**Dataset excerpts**

*** Begin section ***

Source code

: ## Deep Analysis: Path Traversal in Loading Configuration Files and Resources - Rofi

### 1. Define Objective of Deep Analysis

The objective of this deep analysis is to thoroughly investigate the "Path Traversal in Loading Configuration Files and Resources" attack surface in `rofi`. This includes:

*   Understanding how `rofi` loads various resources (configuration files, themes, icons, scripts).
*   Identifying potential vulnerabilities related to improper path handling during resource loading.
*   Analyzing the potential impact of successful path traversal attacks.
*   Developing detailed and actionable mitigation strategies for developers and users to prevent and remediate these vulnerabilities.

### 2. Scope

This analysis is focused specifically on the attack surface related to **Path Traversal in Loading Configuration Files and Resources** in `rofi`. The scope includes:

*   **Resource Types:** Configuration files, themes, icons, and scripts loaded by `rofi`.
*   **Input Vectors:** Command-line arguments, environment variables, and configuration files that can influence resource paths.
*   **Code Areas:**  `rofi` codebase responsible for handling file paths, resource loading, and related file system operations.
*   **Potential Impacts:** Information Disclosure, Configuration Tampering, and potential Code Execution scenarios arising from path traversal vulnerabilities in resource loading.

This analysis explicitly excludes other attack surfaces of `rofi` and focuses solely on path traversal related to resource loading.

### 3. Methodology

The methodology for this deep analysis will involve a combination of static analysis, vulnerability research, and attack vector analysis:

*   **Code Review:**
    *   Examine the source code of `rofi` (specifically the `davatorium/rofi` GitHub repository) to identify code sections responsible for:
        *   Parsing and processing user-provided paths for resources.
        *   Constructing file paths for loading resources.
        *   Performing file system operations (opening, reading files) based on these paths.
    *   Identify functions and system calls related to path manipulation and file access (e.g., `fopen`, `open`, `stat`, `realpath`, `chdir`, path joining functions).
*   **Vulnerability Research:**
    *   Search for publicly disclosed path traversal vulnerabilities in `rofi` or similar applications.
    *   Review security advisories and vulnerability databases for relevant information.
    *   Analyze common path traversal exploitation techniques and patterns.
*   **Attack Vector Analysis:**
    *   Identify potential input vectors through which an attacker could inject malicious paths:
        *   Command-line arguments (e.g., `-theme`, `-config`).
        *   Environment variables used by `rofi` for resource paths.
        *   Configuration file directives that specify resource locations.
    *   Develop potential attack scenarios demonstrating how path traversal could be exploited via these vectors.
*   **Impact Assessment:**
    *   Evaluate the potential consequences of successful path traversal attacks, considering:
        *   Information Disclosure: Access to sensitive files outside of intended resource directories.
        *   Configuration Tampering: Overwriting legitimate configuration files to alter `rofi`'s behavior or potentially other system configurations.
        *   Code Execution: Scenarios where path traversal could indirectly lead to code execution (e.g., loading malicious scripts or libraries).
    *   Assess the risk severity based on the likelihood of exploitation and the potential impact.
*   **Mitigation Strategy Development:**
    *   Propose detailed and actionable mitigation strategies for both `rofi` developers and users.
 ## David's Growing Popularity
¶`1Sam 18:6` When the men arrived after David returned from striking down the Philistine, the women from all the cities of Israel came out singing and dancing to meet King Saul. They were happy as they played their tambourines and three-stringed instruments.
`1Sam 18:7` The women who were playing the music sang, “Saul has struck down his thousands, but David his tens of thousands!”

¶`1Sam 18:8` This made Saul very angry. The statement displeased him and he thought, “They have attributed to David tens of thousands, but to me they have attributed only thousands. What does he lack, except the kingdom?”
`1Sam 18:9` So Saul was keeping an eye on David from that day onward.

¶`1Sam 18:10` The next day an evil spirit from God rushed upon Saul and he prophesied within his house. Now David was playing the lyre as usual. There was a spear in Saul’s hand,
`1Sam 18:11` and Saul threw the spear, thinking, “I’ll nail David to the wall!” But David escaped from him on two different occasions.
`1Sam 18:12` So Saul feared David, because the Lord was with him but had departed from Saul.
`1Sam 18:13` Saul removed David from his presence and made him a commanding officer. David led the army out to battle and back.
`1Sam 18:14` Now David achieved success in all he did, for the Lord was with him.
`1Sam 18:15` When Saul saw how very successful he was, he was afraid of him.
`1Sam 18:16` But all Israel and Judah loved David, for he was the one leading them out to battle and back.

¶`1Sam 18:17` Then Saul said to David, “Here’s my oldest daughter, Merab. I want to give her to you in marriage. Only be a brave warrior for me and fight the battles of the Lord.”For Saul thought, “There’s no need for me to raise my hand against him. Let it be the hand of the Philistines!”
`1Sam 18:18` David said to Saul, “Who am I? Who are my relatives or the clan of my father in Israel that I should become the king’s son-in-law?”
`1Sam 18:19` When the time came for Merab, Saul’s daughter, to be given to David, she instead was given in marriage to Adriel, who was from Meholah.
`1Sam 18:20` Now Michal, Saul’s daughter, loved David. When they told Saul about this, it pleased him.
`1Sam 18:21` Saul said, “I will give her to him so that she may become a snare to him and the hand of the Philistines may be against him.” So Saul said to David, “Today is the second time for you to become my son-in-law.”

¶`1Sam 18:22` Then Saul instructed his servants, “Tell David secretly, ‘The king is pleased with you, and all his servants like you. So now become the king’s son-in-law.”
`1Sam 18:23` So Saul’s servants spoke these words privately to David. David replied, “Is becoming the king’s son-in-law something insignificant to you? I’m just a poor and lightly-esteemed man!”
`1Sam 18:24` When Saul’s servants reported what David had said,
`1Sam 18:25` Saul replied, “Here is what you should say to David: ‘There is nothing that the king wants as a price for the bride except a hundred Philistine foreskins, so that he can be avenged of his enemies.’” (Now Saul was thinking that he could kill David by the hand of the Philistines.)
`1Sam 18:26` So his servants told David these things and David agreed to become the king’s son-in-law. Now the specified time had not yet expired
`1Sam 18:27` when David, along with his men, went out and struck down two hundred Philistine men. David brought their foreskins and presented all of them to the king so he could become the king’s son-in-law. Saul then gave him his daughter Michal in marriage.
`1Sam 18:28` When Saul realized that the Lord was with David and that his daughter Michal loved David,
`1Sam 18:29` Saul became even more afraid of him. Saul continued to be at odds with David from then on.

*** End section ***

**Instructions to follow**
Please reproduce the entries with each "Saul" replaced by "Shaul", leaving all other text as it stands.

**Output of the task**
Source code

: ## Deep Analysis: Path Traversal in Loading Configuration Files and Resources - Rofi

### 1. Define Objective of Deep Analysis

The objective of this deep analysis is to thoroughly investigate the "Path Traversal in Loading Configuration Files and Resources" attack surface in `rofi`. This includes:

*   Understanding how `rofi` loads various resources (configuration files, themes, icons, scripts).
*   Identifying potential vulnerabilities related to improper path handling during resource loading.
*   Analyzing the potential impact of successful path traversal attacks.
*   Developing detailed and actionable mitigation strategies for developers and users to prevent and remediate these vulnerabilities.

### 2. Scope

This analysis is focused specifically on the attack surface related to **Path Traversal in Loading Configuration Files and Resources** in `rofi`. The scope includes:

*   **Resource Types:** Configuration files, themes, icons, and scripts loaded by `rofi`.
*   **Input Vectors:** Command-line arguments, environment variables, and configuration files that can influence resource paths.
*   **Code Areas:**  `rofi` codebase responsible for handling file paths, resource loading, and related file system operations.
*   **Potential Impacts:** Information Disclosure, Configuration Tampering, and potential Code Execution scenarios arising from path traversal vulnerabilities in resource loading.

This analysis explicitly excludes other attack surfaces of `rofi` and focuses solely on path traversal related to resource loading.

### 3. Methodology

The methodology for this deep analysis will involve a combination of static analysis, vulnerability research, and attack vector analysis:

*   **Code Review:**
    *   Examine the source code of `rofi` (specifically the `davatorium/rofi` GitHub repository) to identify code sections responsible for:
        *   Parsing and processing user-provided paths for resources.
        *   Constructing file paths for loading resources.
        *   Performing file system operations (opening, reading files) based on these paths.
    *   Identify functions and system calls related to path manipulation and file access (e.g., `fopen`, `open`, `stat`, `realpath`, `chdir`, path joining functions).
*   **Vulnerability Research:**
    *   Search for publicly disclosed path traversal vulnerabilities in `rofi` or similar applications.
    *   Review security advisories and vulnerability databases for relevant information.
    *   Analyze common path traversal exploitation techniques and patterns.
*   **Attack Vector Analysis:**
    *   Identify potential input vectors through which an attacker could inject malicious paths:
        *   Command-line arguments (e.g., `-theme`, `-config`).
        *   Environment variables used by `rofi` for resource paths.
        *   Configuration file directives that specify resource locations.
    *   Develop potential attack scenarios demonstrating how path traversal could be exploited via these vectors.
*   **Impact Assessment:**
    *   Evaluate the potential consequences of successful path traversal attacks, considering:
        *   Information Disclosure: Access to sensitive files outside of intended resource directories.
        *   Configuration Tampering: Overwriting legitimate configuration files to alter `rofi`'s behavior or potentially other system configurations.
        *   Code Execution: Scenarios where path traversal could indirectly lead to code execution (e.g., loading malicious scripts or libraries).
    *   Assess the risk severity based on the likelihood of exploitation and the potential impact.
*   **Mitigation Strategy Development:**
    *   Propose detailed and actionable mitigation strategies for both `rofi` developers and users.
 ## David's Growing Popularity
¶`1Sam 18:6` When the men arrived after David returned from striking down the Philistine, the women from all the cities of Israel came out singing and dancing to meet King Shaul. They were happy as they played their tambourines and three-stringed instruments.
`1Sam 18:7` The women who were playing the music sang, “Shaul has struck down his thousands, but David his tens of thousands!”

¶`1Sam 18:8` This made Shaul very angry. The statement displeased him and he thought, “They have attributed to David tens of thousands, but to me they have attributed only thousands. What does he lack, except the kingdom?”
`1Sam 18:9` So Shaul was keeping an eye on David from that day onward.

¶`1Sam 18:10` The next day an evil spirit from God rushed upon Shaul and he prophesied within his house. Now David was playing the lyre as usual. There was a spear in Shaul’s hand,
`1Sam 18:11` and Shaul threw the spear, thinking, “I’ll nail David to the wall!” But David escaped from him on two different occasions.
`1Sam 18:12` So Shaul feared David, because the Lord was with him but had departed from Shaul.
`1Sam 18:13` Shaul removed David from his presence and made him a commanding officer. David led the army out to battle and back.
`1Sam 18:14` Now David achieved success in all he did, for the Lord was with him.
`1Sam 18:15` When Shaul saw how very successful he was, he was afraid of him.
`1Sam 18:16` But all Israel and Judah loved David, for he was the one leading them out to battle and back.

¶`1Sam 18:17` Then Shaul said to David, “Here’s my oldest daughter, Merab. I want to give her to you in marriage. Only be a brave warrior for me and fight the battles of the Lord.”For Shaul thought, “There’s no need for me to raise my hand against him. Let it be the hand of the Philistines!”
`1Sam 18:18` David said to Shaul, “Who am I? Who are my relatives or the clan of my father in Israel that I should become the king’s son-in-law?”
`1Sam 18:19` When the time came for Merab, Shaul’s daughter, to be given to David, she instead was given in marriage to Adriel, who was from Meholah.
`1Sam 18:20` Now Michal, Shaul’s daughter, loved David. When they told Shaul about this, it pleased him.
`1Sam 18:21` Shaul said, “I will give her to him so that she may become a snare to him and the hand of the Philistines may be against him.” So Shaul said to David, “Today is the second time for you to become my son-in-law.”

¶`1Sam 18:22` Then Shaul instructed his servants, “Tell David secretly, ‘The king is pleased with you, and all his servants like you. So now become the king’s son-in-law.”
`1Sam 18:23` So Shaul’s servants spoke these words privately to David. David replied, “Is becoming the king’s son-in-law something insignificant to you? I’m just a poor and lightly-esteemed man!”
`1Sam 18:24` When Shaul’s servants reported what David had said,
`1Sam 18:25` Shaul replied, “Here is what you should say to David: ‘There is nothing that the king wants as a price for the bride except a hundred Philistine foreskins, so that he can be avenged of his enemies.’” (Now Shaul was thinking that he could kill David by the hand of the Philistines.)
`1Sam 18:26` So his servants told David these things and David agreed to become the king’s son-in-law. Now the specified time had not yet expired
`1Sam 18:27` when David, along with his men, went out and struck down two hundred Philistine men. David brought their foreskins and presented all of them to the king so he could become the king’s son-in-law. Shaul then gave him his daughter Michal in marriage.
`1Sam 18:28` When Shaul realized that the Lord was with David and that his daughter Michal loved David,
`1Sam 18:29` Shaul became even more afraid of him. Shaul continued to be at odds with David from then on.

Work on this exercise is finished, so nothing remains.